Here was Reeves’ comment at the time, responding to the fact only Cambridge residents may serve on the board: “This is the most curious thing, because the one [member] I know, Alan Bell, he’s been in California for years, so I don’t see how he could continue on it.” If Reeves said at any time during the monthlong proposal process that he knew there wasn’t a functioning authority, it was too subtle to register with the public, media or other councillors.

And what of Craig Kelley, the councillor who voted against the Boston Properties project and says he knew there was no active board at the authority?

When contacted Sept. 19 immediately after the authority meeting at which Born made her false assertion, Kelley said that his “memory is that everyone in the world was repeatedly saying we didn’t have a functioning board.” But he also said that “to be sure, I’d have to look at the comments” and that it wasn’t certain that the council understood what powers the executive director had or didn’t have “because I don’t know that any of us looked at the charter … I don’t think any of us knew with a level of certainty.”

Whatever Reeves’ and Kelley’s memories, based on public discussion in February and March, the actual timeline of events and Baldassari’s reporting in the Chronicle, Born is just flat-out wrong.

And it was Born’s incorrect comment that provided the basis for the authority’s legal counsel saying in a breathtakingly incompetent and irresponsible official report that “According to city officials and contemporaneous correspondence to the council, at least some members of the City Council were aware of the fact that [the] authority has had vacancies in its membership.” (The correspondence was a citizen’s letter asking for an official answer about vacancies. This is little better than Born’s belief that councillors remembered an ad for board members that was posted on the city website 10 months before the Boston Properties proposal was introduced.)

An actual fact

Here’s how it plays out: Born says she “knew,” but she didn’t. The authority’s legal counsel from Foley Hoag relies on Born, not even bothering to confirm it after councillor Minka vanBeuzekom told two authors of the report to their face that, as Baldassari puts in, “she felt personally misled at the time of the council’s vote because it wasn’t clear that the CRA board hadn’t weighed in on the plans.” And the board accepts the report.

But here’s an actual fact, rather than the kind stated by Born: No one has shown that Tulimieri has the right to singlehandedly accept, craft and present to the council a project such as he did for Boston Properties. If he doesn’t have the right and if it were understood there were no active authority board members, the Boston Properties project wouldn’t have been presented to the council Feb. 27 or voted on March 19.

By Tulimieri’s own admission in April, the authority board members could have killed the Boston Properties project. “Can the authority say, ‘No, we don’t want it’? Sure. The authority could do that,” he said. “I’m not going to speculate as to whether they should do that.”

Even on Sept. 19, Foley Hoag’s Jeffrey Mullan said that “I believe that at any time, the authority was not forced to proceed with the conveyance of land that was proposed in [Tulimieri’s] letter to the council. Now that would have stopped the project, perhaps, but once you were appointed and sworn, you considered that in I think every one of your meetings and took a vow to proceed.”

The board members decided to ignore this and judge the Boston Properties proposal because the council had voted on it. Now Born seems to be retroactively justifying that decision by making untrue statements, and she and the rest of the board are okay with legal counsel that doesn’t care.

Never mind what you do when you hear a city official say something that’s obviously untrue. What do you do when an entire project is based on it?

Listed records.
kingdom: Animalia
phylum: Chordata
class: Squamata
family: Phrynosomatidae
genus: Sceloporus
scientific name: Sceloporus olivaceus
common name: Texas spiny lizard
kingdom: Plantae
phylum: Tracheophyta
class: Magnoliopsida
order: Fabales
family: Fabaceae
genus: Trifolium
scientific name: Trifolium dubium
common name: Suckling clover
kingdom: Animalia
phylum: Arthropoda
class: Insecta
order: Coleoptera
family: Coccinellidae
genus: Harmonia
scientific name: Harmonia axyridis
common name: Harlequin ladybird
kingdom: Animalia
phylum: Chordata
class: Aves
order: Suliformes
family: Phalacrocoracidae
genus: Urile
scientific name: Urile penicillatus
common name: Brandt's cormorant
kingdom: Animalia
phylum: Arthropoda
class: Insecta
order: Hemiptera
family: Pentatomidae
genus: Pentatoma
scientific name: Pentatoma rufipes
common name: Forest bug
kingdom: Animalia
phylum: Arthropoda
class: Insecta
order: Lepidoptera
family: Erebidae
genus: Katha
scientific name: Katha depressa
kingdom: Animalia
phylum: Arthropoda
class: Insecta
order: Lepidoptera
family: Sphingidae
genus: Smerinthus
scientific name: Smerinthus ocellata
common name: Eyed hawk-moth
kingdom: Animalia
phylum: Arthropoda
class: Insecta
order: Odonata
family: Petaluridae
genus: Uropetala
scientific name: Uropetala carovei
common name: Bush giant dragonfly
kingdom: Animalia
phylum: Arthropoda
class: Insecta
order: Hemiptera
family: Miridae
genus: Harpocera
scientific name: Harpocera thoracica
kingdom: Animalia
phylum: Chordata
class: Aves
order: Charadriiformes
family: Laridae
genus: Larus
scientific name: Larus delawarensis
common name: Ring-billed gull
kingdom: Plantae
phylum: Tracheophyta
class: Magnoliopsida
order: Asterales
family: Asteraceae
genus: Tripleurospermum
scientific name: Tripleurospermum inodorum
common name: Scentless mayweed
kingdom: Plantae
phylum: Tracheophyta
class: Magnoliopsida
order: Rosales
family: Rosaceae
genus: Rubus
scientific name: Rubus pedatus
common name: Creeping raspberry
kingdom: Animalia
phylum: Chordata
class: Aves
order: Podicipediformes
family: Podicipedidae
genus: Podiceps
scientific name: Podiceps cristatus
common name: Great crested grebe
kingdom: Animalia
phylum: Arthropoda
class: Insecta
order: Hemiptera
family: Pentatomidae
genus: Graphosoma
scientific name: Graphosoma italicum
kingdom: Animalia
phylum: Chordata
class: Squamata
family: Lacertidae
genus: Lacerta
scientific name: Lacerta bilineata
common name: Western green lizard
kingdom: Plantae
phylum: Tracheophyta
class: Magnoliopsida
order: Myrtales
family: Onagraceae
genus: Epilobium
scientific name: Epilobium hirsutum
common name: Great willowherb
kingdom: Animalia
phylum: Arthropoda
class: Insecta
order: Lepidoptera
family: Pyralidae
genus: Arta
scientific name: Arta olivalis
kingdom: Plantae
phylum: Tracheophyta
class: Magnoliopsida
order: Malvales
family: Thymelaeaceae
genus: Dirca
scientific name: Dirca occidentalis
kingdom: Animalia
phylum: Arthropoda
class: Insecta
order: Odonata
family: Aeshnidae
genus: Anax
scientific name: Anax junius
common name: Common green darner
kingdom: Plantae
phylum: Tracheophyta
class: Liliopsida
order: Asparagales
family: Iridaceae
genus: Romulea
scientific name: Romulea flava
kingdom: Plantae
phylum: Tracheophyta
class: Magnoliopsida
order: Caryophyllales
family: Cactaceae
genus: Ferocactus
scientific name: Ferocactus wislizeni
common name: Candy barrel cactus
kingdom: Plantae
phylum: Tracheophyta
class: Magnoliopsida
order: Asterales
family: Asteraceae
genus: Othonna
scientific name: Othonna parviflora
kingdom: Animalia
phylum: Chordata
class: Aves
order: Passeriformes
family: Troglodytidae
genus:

Task objective. List every person named in the commentary on the Boston Properties project, in the order they first appear. Rely only on the text for the tasks, not on the entries.

Solution for this problem.
Reeves
Alan Bell
Craig Kelley
Born
Baldassari
Minka vanBeuzekom
Tulimieri
Jeffrey Mullan